Regional infrastructure investments in Latin America, such as the $760 million Dominican Republic port expansion and Peru’s Bicentennial Pier project, demonstrate the financial and logistical benefits of public-private partnerships. For MENA, this signals an opportunity to attract sovereign and institutional capital toward decongestion, automation, and sustainability-focused upgrades. Norway’s Lirquén terminal, handling oversized wind turbine components, exemplifies how ports must evolve to support emerging sectors like renewables, a shift MENA must accelerate to diversify economies beyond hydrocarbons. Moreover, the socioeconomic multiplier effect noted in Peru—$23.6 billion in local economic activity—reinforces the macroeconomic rationale for MENA states to channel capital into terminal infrastructure that integrates energy, logistics, and manufacturing ecosystems.

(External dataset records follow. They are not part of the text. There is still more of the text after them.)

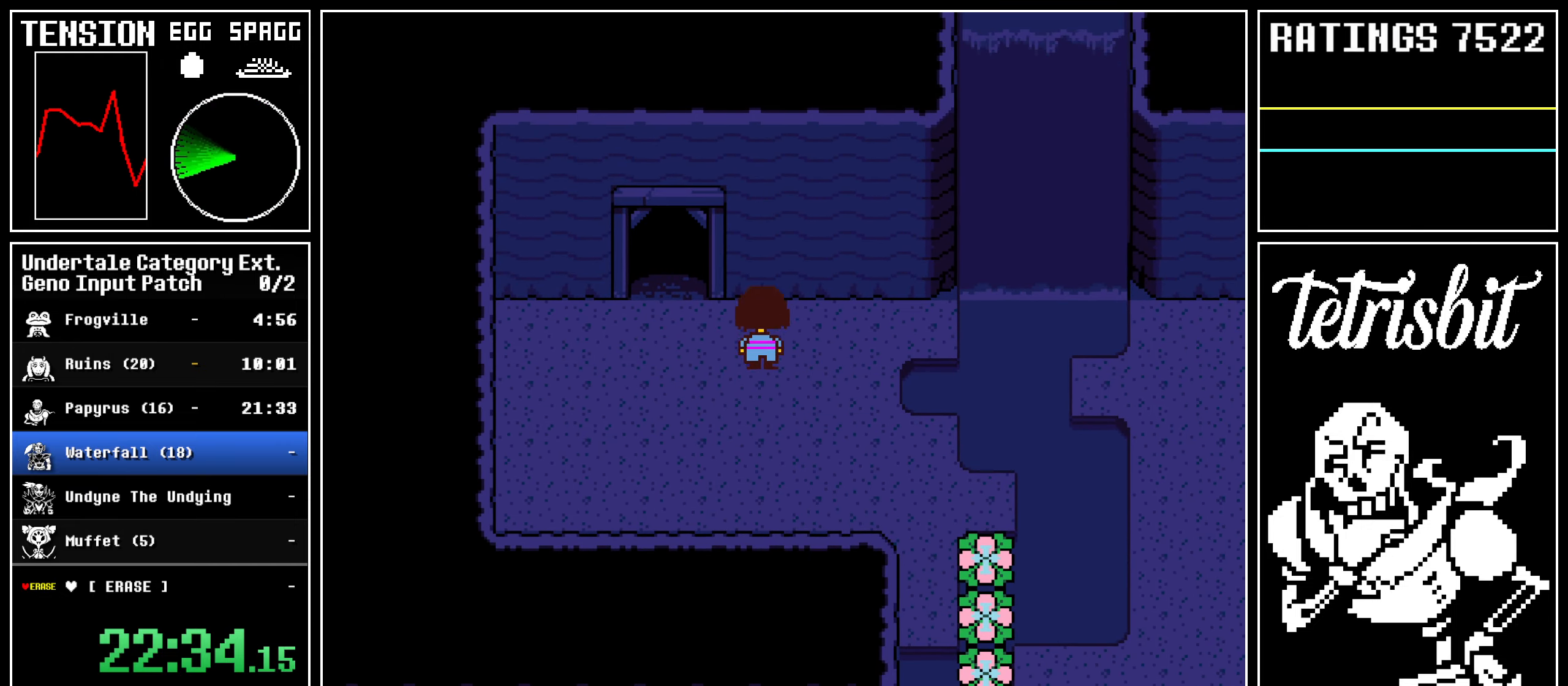
{"keys": ["right", "up"], "events": [[450, "left", "up"], [450, "right", "down"]]}
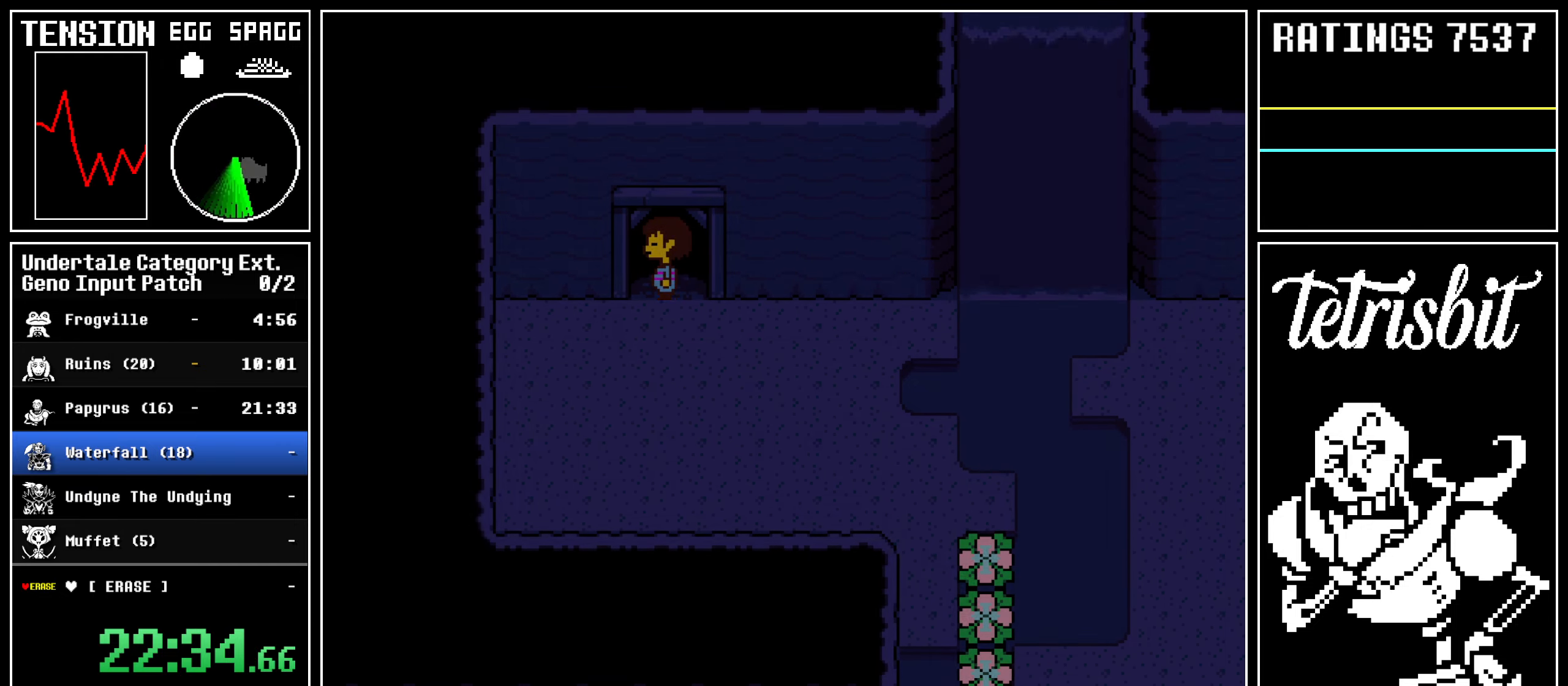
{"keys": ["right", "up"], "events": []}
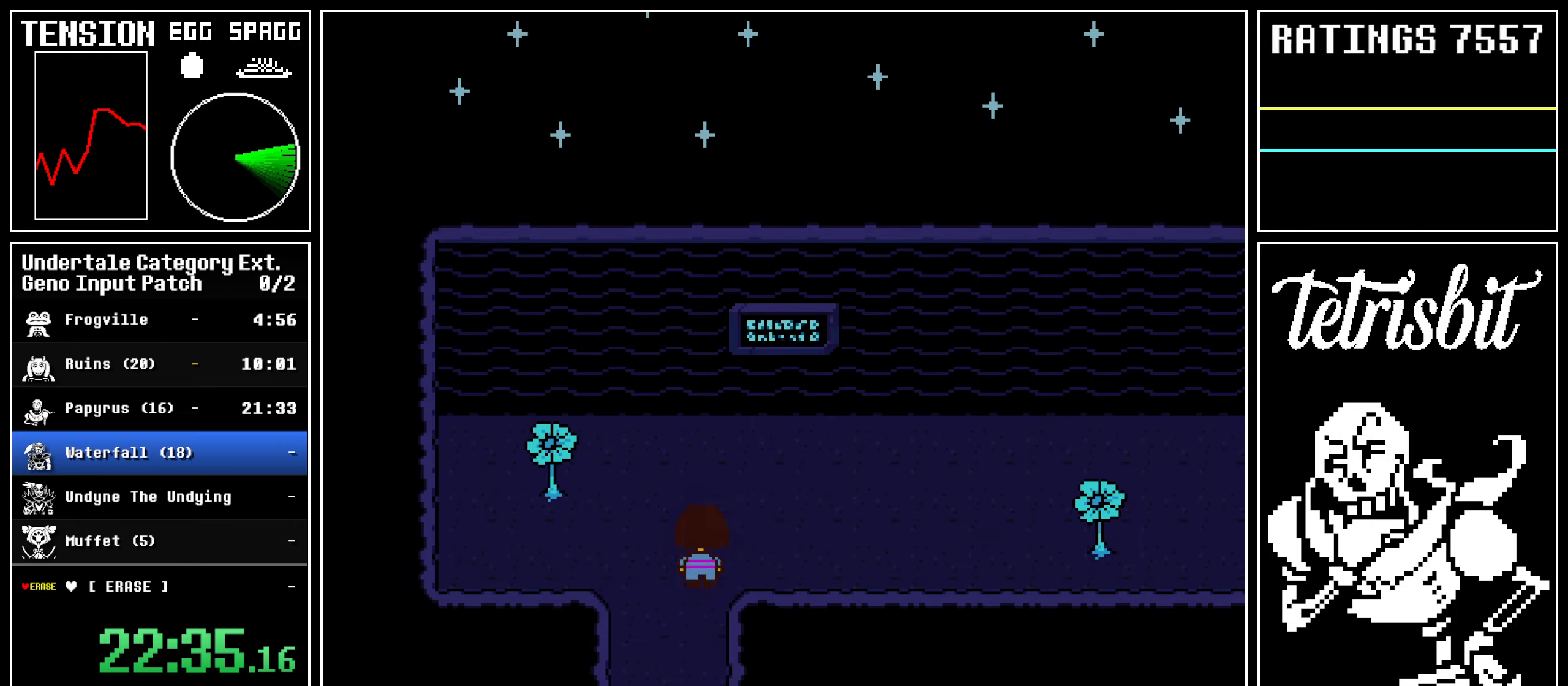
{"keys": ["down", "right", "up"], "events": [[333, "down", "down"]]}
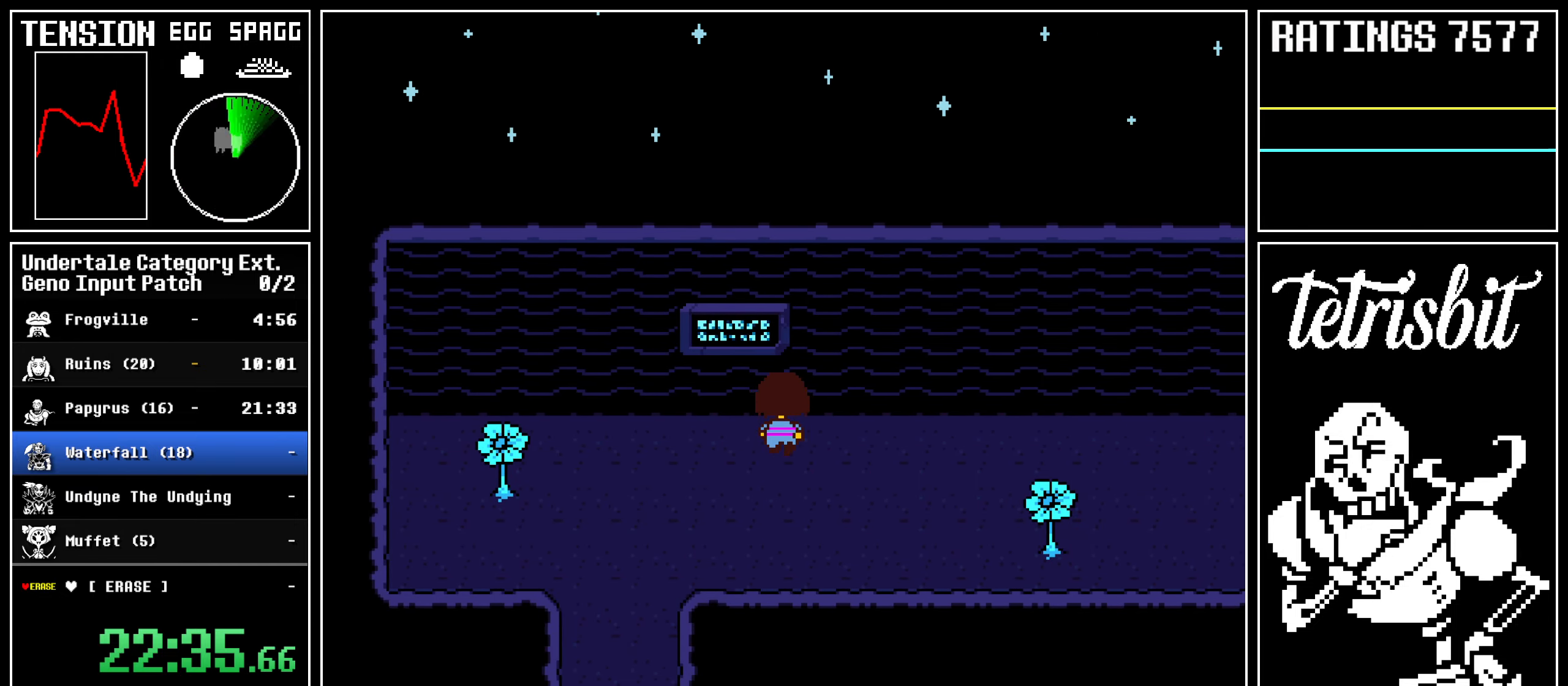
{"keys": ["down", "right", "up"], "events": []}
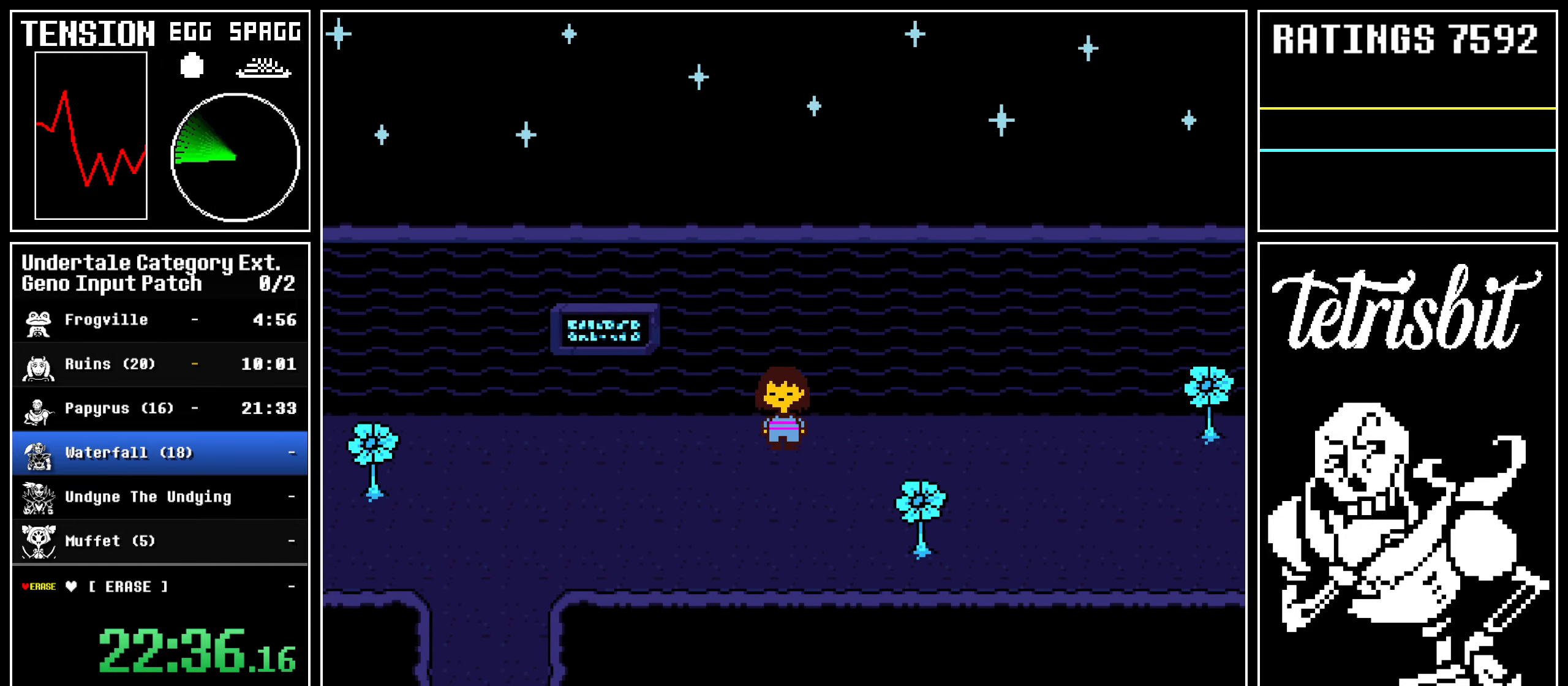
{"keys": ["down", "right", "up"], "events": []}
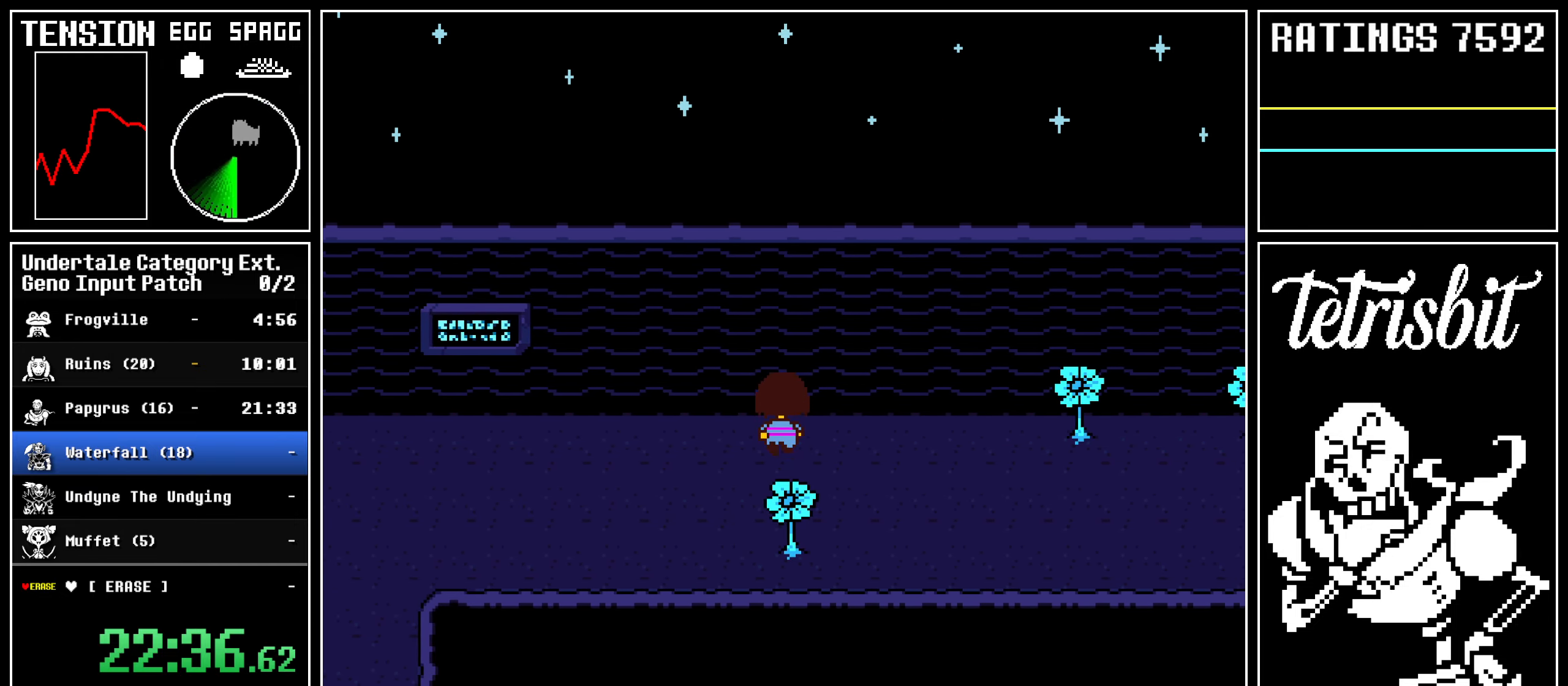
{"keys": ["down", "right", "up"], "events": []}
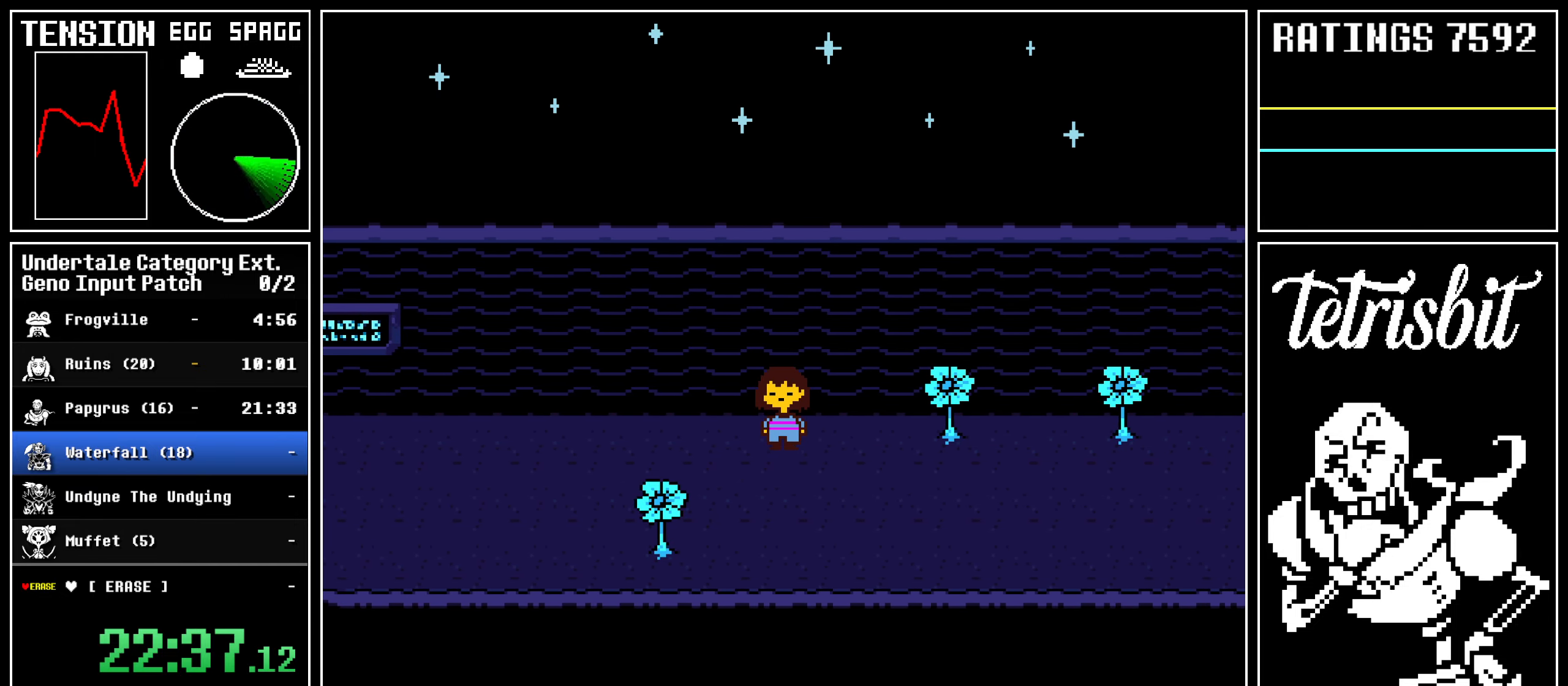
{"keys": ["right"], "events": [[17, "up", "up"], [333, "down", "up"]]}
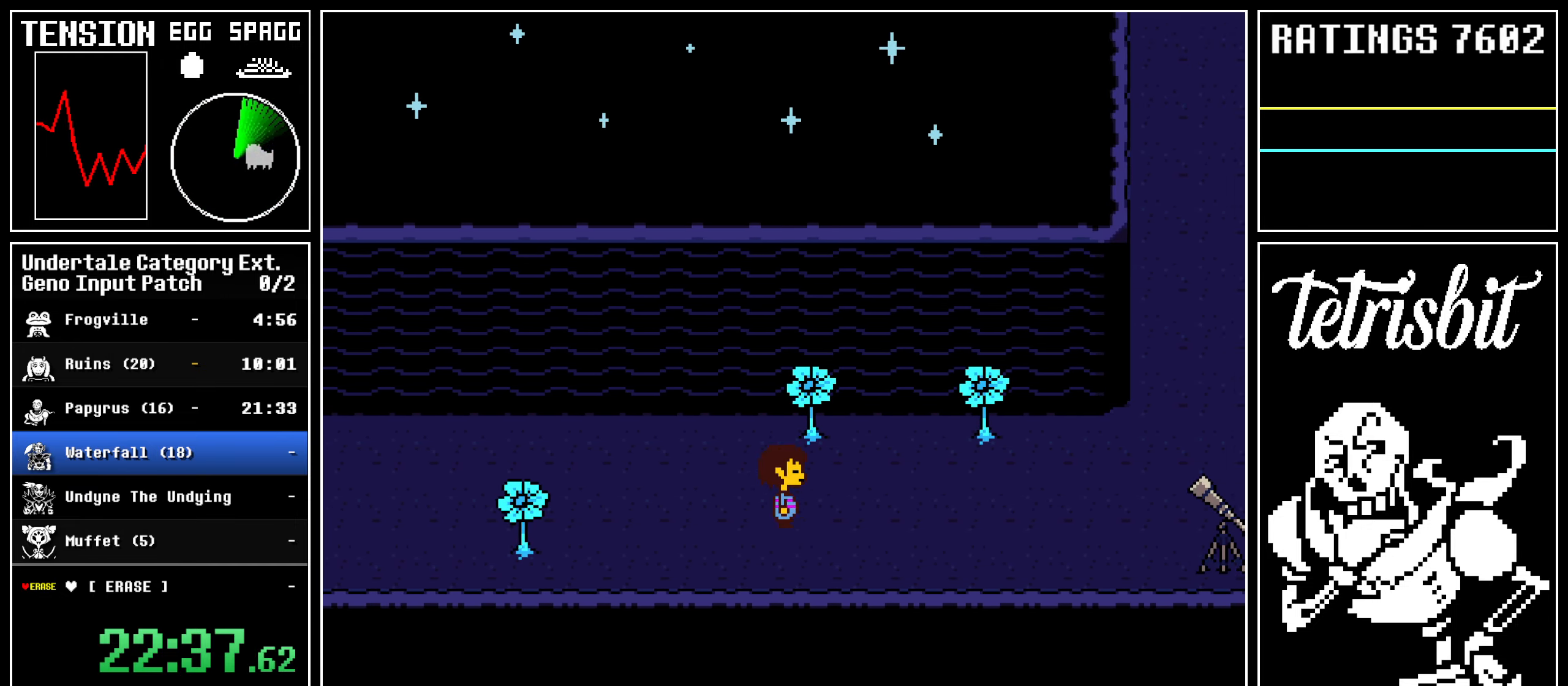
{"keys": ["right"], "events": []}
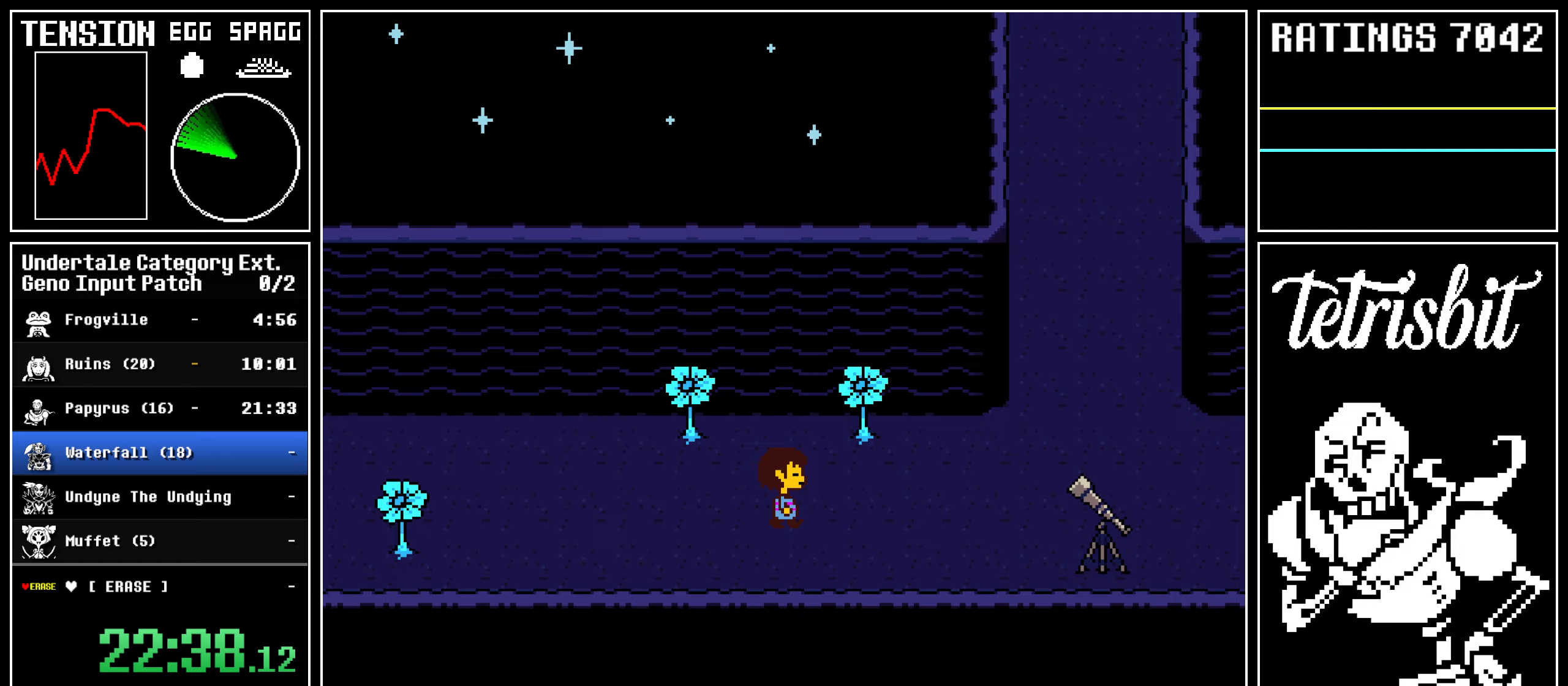
{"keys": ["right", "up"], "events": [[467, "up", "down"]]}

Venture capital flows in logistics technology will be pivotal in MENA’s infrastructure evolution, as illustrated by Chile’s adoption of efficiency-driven container handling systems and Brazil’s pulp logistics optimization. The 22% emissions reduction at Peru’s Callao terminal—a result of operational streamlining and clean fuel adoption—sets a benchmark for MENA’s decarbonization goals amid rising ESG scrutiny. Institutional investors are increasingly favoring assets with climate-aligned operating profiles, suggesting sovereign-backed green bonds or climate financing could target MENA’s ports, mirroring the scalable blueprint DP World deployed in Latin America. Additionally, the regionalization of nearshoring networks, seen in the Dominican Republic’s transshipment growth, invites MENA to position itself as a strategic node in both intracontinental and transcontinental supply chains, leveraging proximity to Europe, Asia, and Africa.
DP World’s Latin American success story reaffirms that infrastructure modernization and capital optimization are the linchpins of global trade competitiveness, a lesson MENA must internalize to avoid logistical stagnation. Sovereign entities in the region must align capital allocation with sector-specific demand signals, from electrified terminals to AI-driven dry port systems, while fostering venture capital ecosystems focused on port-tech innovation. By replicating the integrated, future-proofed infrastructure models seen in Santos, Callao, and Lirquén, MENA can transform its ports into growth engines rather than cost centers, ensuring its ports compete on the same logistical, environmental, and digital standards as their Latin American counterparts.